Pipeline Interleaved Programmable DSP's: Synchronous data flow programming

Edward A. Lee and David G. Messerschmitt

IEEE Transactions on Acoustics, Speech and Signal Processing, Vol. 35, No. 9, pp. 1334-1345, September, 1987.


In the companion paper [1], a programmable architecture for digital signal processing is proposed that requires the partitioning of a signal processing task into multiple programs that execute concurrently. In this paper, a synchronous data flow programming method is proposed for programming this architecture, and programming examples are given.

Because of its close connection with block diagrams, data flow programming is natural and convenient for describing digital signal processing (DSP) systems.Synchronous dataflow is a special case of data flow (large grain or atomic) in which the number of tokens consumed or produced each time a node is invoked is specified for each input or output of each node. A node (or block) is asynchronous if these numbers cannot be specified a priori. A program described as a synchronous data flow graph can be mapped onto parallel processors at compile time (statically), so the run time overhead usually associated with data flow implementations evaporates. Synchronous data flow is therefore an appropriate paradigm for programming high-performance real-time applications on a parallel processor like the processors in the companion paper. The sample rates can all be different, which is not true of most current data-driven digital signal processing programming methodologies. Synchronous data flow is closely related to computation graphs, a special case of Petri nets.

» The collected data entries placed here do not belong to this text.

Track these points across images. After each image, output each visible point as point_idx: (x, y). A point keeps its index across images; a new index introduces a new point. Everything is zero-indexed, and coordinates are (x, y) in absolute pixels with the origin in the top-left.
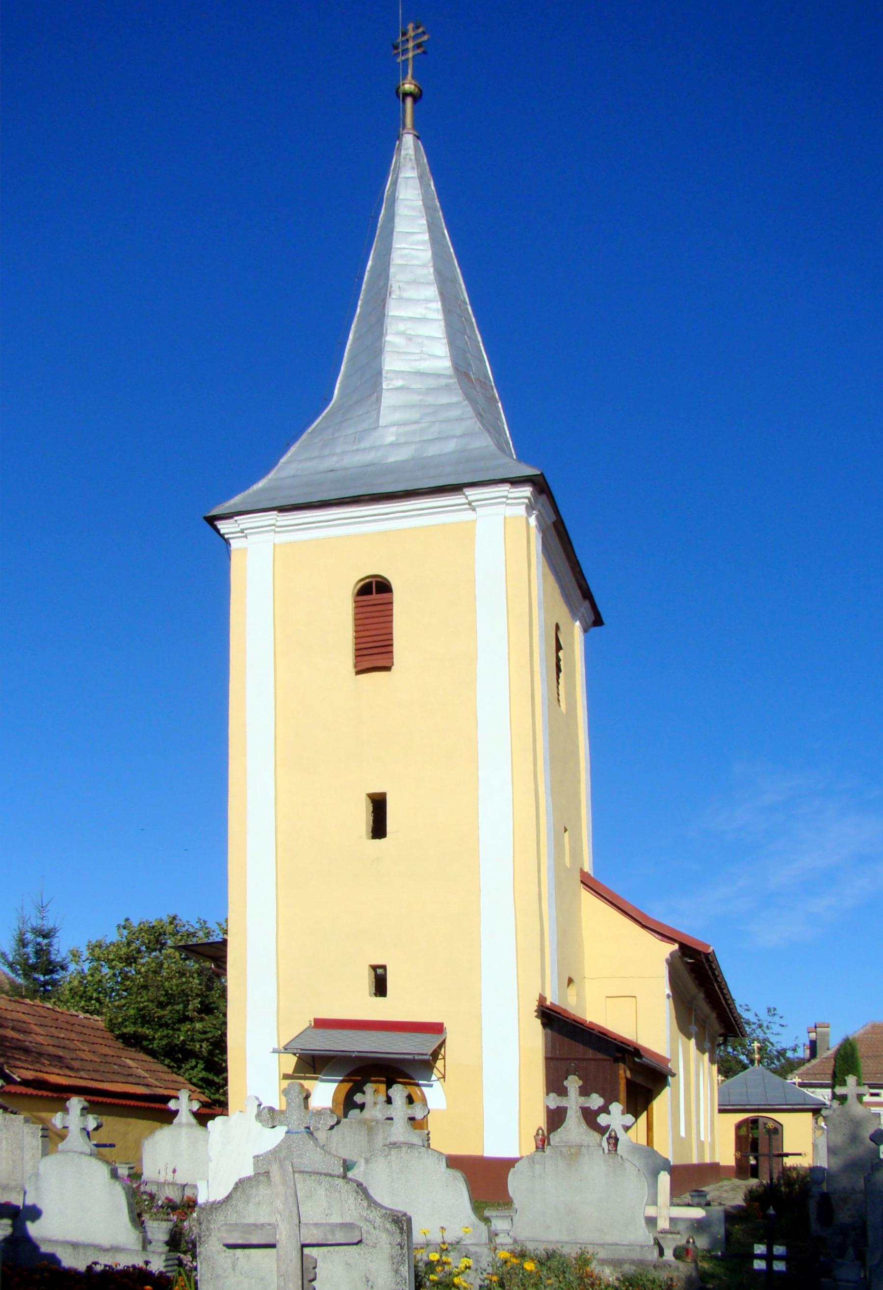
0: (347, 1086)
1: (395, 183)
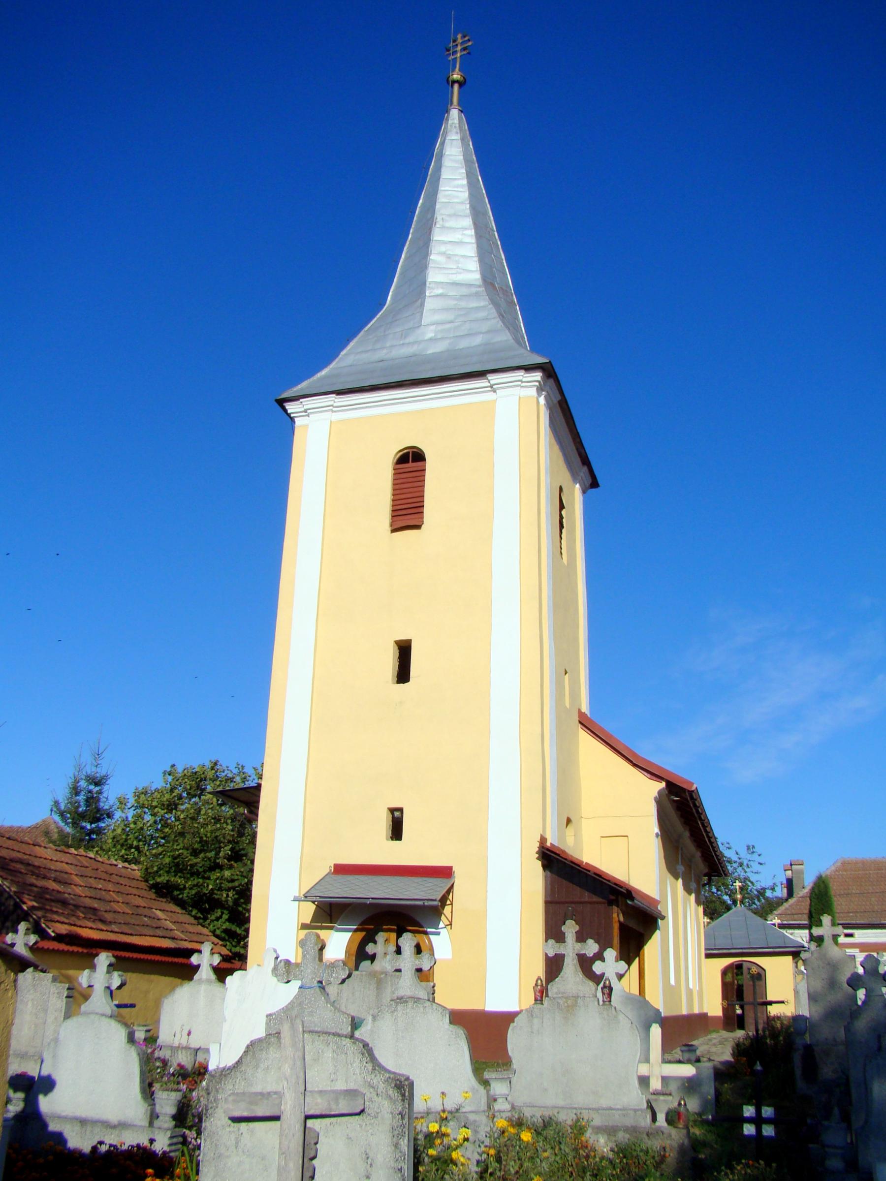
0: (361, 935)
1: (443, 143)
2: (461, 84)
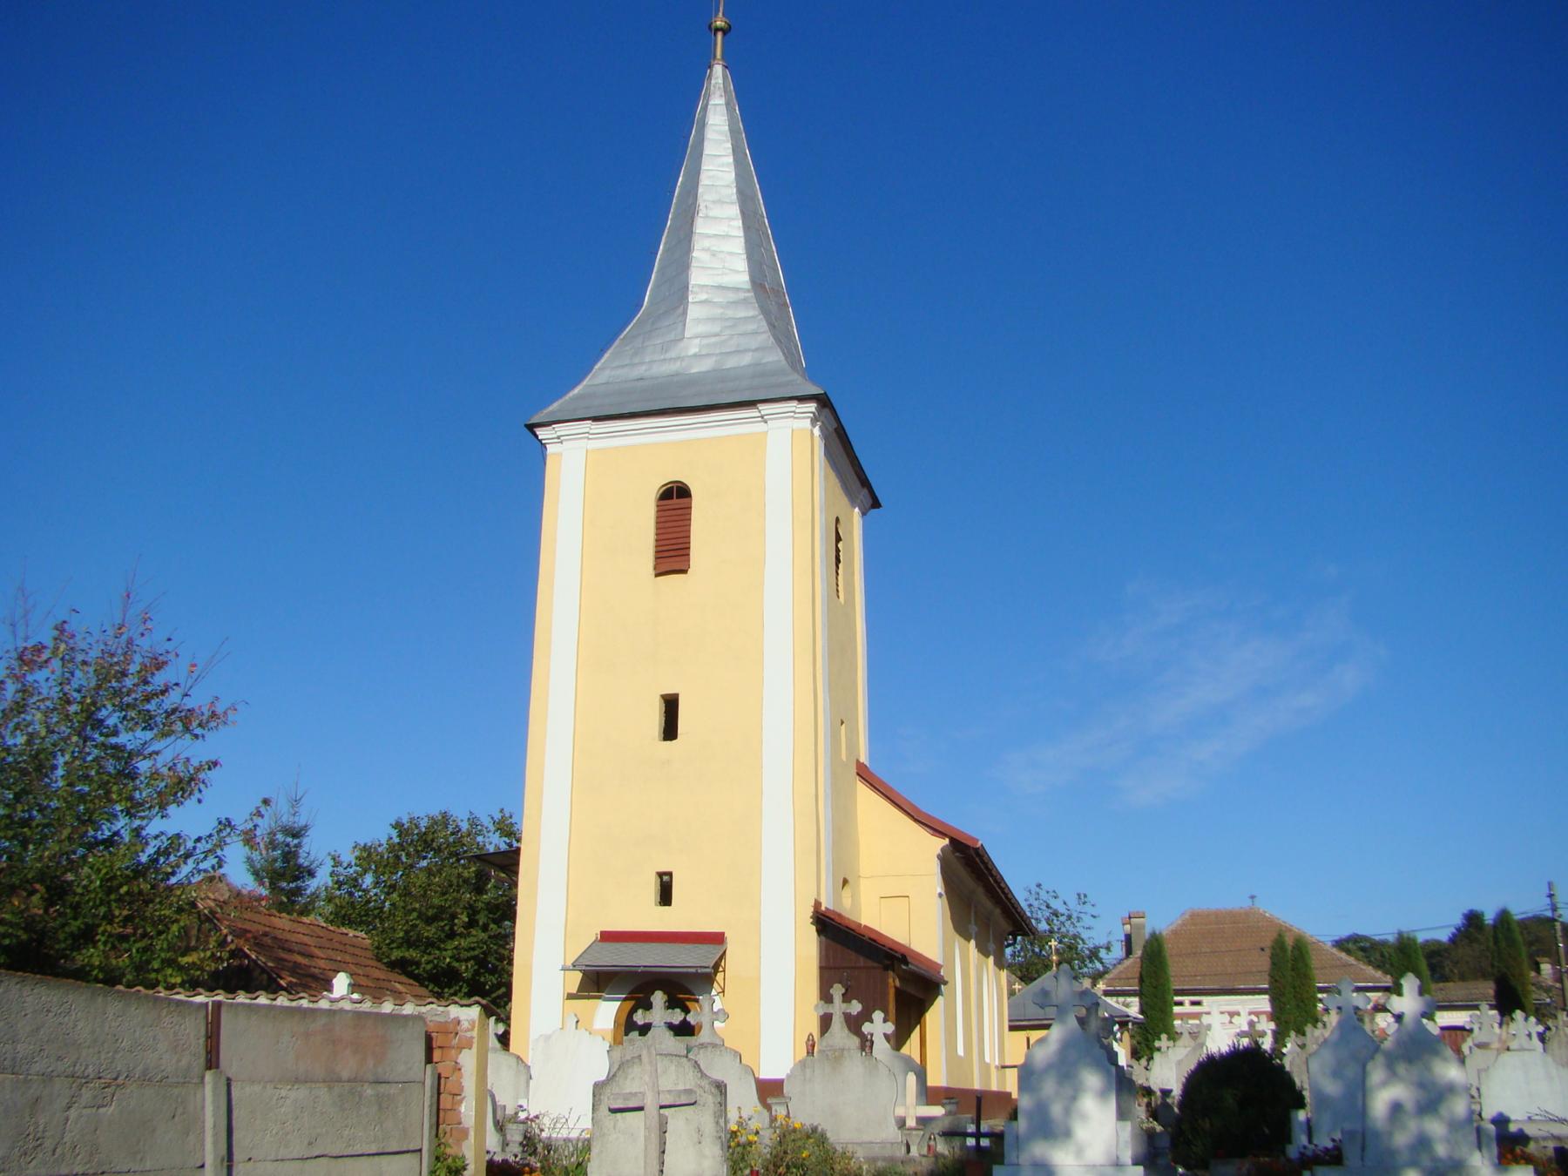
0: (630, 1004)
1: (705, 108)
2: (725, 32)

In this paper, we outline the programming methodology by illustrating how nodes are defined, how data passed between nodes are buffered, and how a compiler can map the nodes onto parallel processors. We give an example of a typically complicated unstructured application: a voiceband data modem. For this example, using a natural partition of the program into functional blocks, the scheduler is able to use up to seven parallel processors with 100 percent utilization. Beyond seven processors, the utilization drops because the scheduler is limited by a recursive computation, the equalizer tap update loop. No attempt has been made to modify the algorithms or their description to make them better suited for parallel execution. This example, therefore, illustrates that modest amounts of concurrency can be effectively used without particular effort on the part of the programmer.